What needs to be done | In the entries that follow, how many lines include the string "logic"? The answer is the number only.

Supplied records |

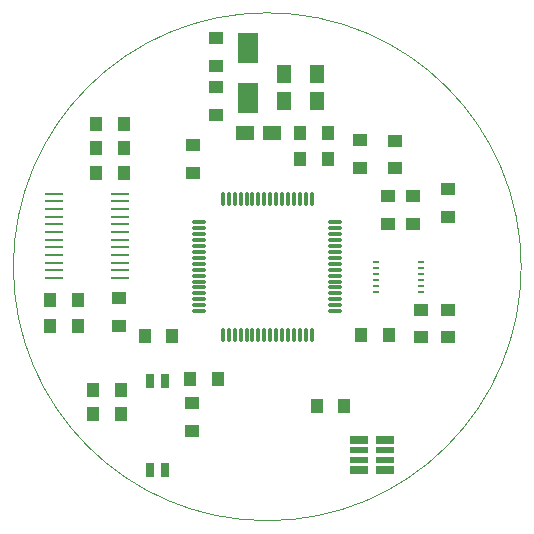
<source format=gbr>
*
*
G04 PADS 9.3 Build Number: 433611 generated Gerber (RS-274-X) file*
G04 PC Version=2.1*
*
%IN "LDC_HW_REV002_Simple2.p"*%
*
%MOIN*%
*
%FSLAX35Y35*%
*
*
*
*
G04 PC Standard Apertures*
*
*
G04 Thermal Relief Aperture macro.*
%AMTER*
1,1,$1,0,0*
1,0,$1-$2,0,0*
21,0,$3,$4,0,0,45*
21,0,$3,$4,0,0,135*
%
*
*
G04 Annular Aperture macro.*
%AMANN*
1,1,$1,0,0*
1,0,$2,0,0*
%
*
*
G04 Odd Aperture macro.*
%AMODD*
1,1,$1,0,0*
1,0,$1-0.005,0,0*
%
*
*
G04 PC Custom Aperture Macros*
*
*
*
*
*
*
G04 PC Aperture Table*
*
%ADD010C,0.001*%
%ADD014R,0.05X0.06*%
%ADD015R,0.0689X0.10433*%
%ADD016O,0.01181X0.04724*%
%ADD017O,0.012X0.048*%
%ADD018O,0.048X0.012*%
%ADD019R,0.05118X0.04134*%
%ADD022R,0.06102X0.00984*%
%ADD024R,0.06X0.05*%
%ADD025R,0.04134X0.05118*%
%ADD026R,0.02362X0.00984*%
%ADD028R,0.02992X0.05*%
%ADD029R,0.059X0.026*%
%ADD030R,0.059X0.02*%
%ADD038C,0.00394*%
*
*
*
*
G04 PC Circuitry*
G04 Layer Name LDC_HW_REV002_Simple2.p - circuitry*
%LPD*%
*
*
G04 PC Custom Flashes*
G04 Layer Name LDC_HW_REV002_Simple2.p - flashes*
%LPD*%
*
*
G04 PC Circuitry*
G04 Layer Name LDC_HW_REV002_Simple2.p - circuitry*
%LPD*%
*
G54D10*
G54D14*
G01X399213Y458043D03*
Y449043D03*
X410236Y458043D03*
Y449043D03*
G54D15*
X387402Y449803D03*
Y466732D03*
G54D16*
X408465Y416339D03*
Y371063D03*
G54D17*
X406496Y416339D03*
X404528D03*
X402559D03*
X400591D03*
X398622D03*
X396654D03*
X394685D03*
X392717D03*
X390748D03*
X388780D03*
X386811D03*
X384843D03*
X382874D03*
X380906D03*
X378937D03*
Y371063D03*
X380906D03*
X382874D03*
X384843D03*
X386811D03*
X388780D03*
X390748D03*
X392717D03*
X394685D03*
X396654D03*
X398622D03*
X400591D03*
X402559D03*
X404528D03*
X406496D03*
G54D18*
X371063Y408465D03*
Y406496D03*
Y404528D03*
Y402559D03*
Y400591D03*
Y398622D03*
Y396654D03*
Y394685D03*
Y392717D03*
Y390748D03*
Y388780D03*
Y386811D03*
Y384843D03*
Y382874D03*
Y380906D03*
Y378937D03*
X416339D03*
Y380906D03*
Y382874D03*
Y384843D03*
Y386811D03*
Y388780D03*
Y390748D03*
Y392717D03*
Y394685D03*
Y396654D03*
Y398622D03*
Y400591D03*
Y402559D03*
Y404528D03*
Y406496D03*
Y408465D03*
G54D19*
X376575Y460531D03*
Y469783D03*
Y453642D03*
Y444390D03*
X444882Y370177D03*
Y379429D03*
X453937D03*
Y370177D03*
Y410335D03*
Y419587D03*
X442323Y407972D03*
Y417224D03*
X433858Y407972D03*
Y417224D03*
X424606Y435925D03*
Y426673D03*
X369094Y425098D03*
Y434350D03*
X368701Y339075D03*
Y348327D03*
X436417Y426476D03*
Y435728D03*
X344291Y383169D03*
Y373917D03*
G54D22*
X344685Y389961D03*
Y392520D03*
Y395079D03*
Y397638D03*
Y400197D03*
Y402756D03*
Y405315D03*
Y407874D03*
Y410433D03*
Y412992D03*
Y415551D03*
Y418110D03*
X322638D03*
Y415551D03*
Y412992D03*
Y410433D03*
Y407874D03*
Y405315D03*
Y402756D03*
Y400197D03*
Y397638D03*
Y395079D03*
Y392520D03*
Y389961D03*
G54D24*
X386445Y438386D03*
X395445D03*
G54D25*
X413878D03*
X404626D03*
X377264Y356299D03*
X368012D03*
X404626Y429724D03*
X413878D03*
X344783Y352559D03*
X335531D03*
X344783Y344488D03*
X335531D03*
X434350Y371063D03*
X425098D03*
X410138Y347441D03*
X419390D03*
X362106Y370669D03*
X352854D03*
X345965Y441339D03*
X336713D03*
X345965Y425000D03*
X336713D03*
X345965Y433268D03*
X336713D03*
X330610Y374016D03*
X321358D03*
X330610Y382677D03*
X321358D03*
G54D26*
X429921Y395276D03*
Y393307D03*
Y391339D03*
Y389370D03*
Y387402D03*
Y385433D03*
X444882D03*
Y387402D03*
Y389370D03*
Y391339D03*
Y393307D03*
Y395276D03*
G54D28*
X354528Y355709D03*
Y325787D03*
X359528Y355709D03*
Y325787D03*
G54D29*
X424243Y336026D03*
Y325786D03*
X432843D03*
Y336026D03*
G54D30*
X424243Y332476D03*
Y329336D03*
X432843D03*
Y332476D03*
G54D38*
X478346Y393701D02*
G75*
G03X478346I-84645J0D01*
G74*
G01X0Y0D02*
M02*

</source>
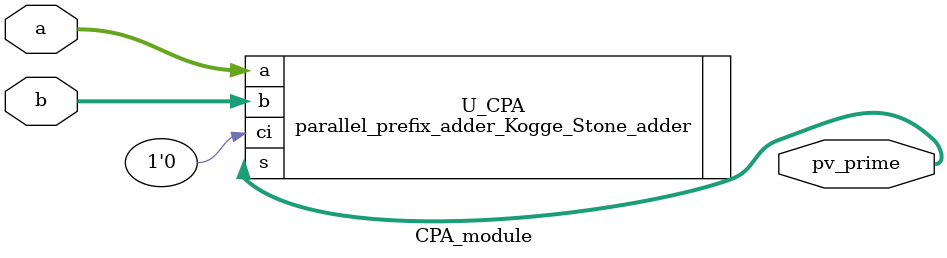
<source format=sv>

`define SRC_INC_PPA_KS
`ifdef  SRC_INC_RCA
	`include "./rca_nbits.sv"
`elsif  SRC_INC_PPA_KS
	`include "./parallel_prefix_adder_Kogge_Stone_adder.sv"
`elsif SRC_INC_PPA_LF
	`include "./parallel_prefix_adder_Ladner_Fisher_adder.sv"
`endif

module CPA_module
    #(
        parameter BITS = 'd40
    )
    (
        input logic     [BITS-'d1:0] a,
        input logic     [BITS-'d1:0] b,
        output logic    [BITS-'d1:0] pv_prime
    );


`ifdef  SRC_INC_RCA
    
    rca_nbits
    #(BITS) U_CPA (
        .a(a),
        .b(b),
        .ci(1'b0), 
        .s(pv_prime)
    );

`elsif SRC_INC_CLA
    assign pv_prime = a + b;


`elsif SRC_INC_PPA_KS
    
    parallel_prefix_adder_Kogge_Stone_adder
    #(BITS) U_CPA (
         .a(a),
         .b(b), 
         .ci(1'b0), 
         .s(pv_prime)
         );	
	
`elsif SRC_INC_PPA_LF
    
    parallel_prefix_adder_Ladner_Fisher_adder
    //#(BITS) U_CPA (.a(a), .b(b), .ci(1'b0), .s(pv_prime), .co(1'b0));	
    #(BITS) U_CPA (.a(a), .b(b), .ci(1'b0), .s(pv_prime));	

`else
    //default option
    assign pv_prime = a + b;
`endif
endmodule



</source>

Your response | 3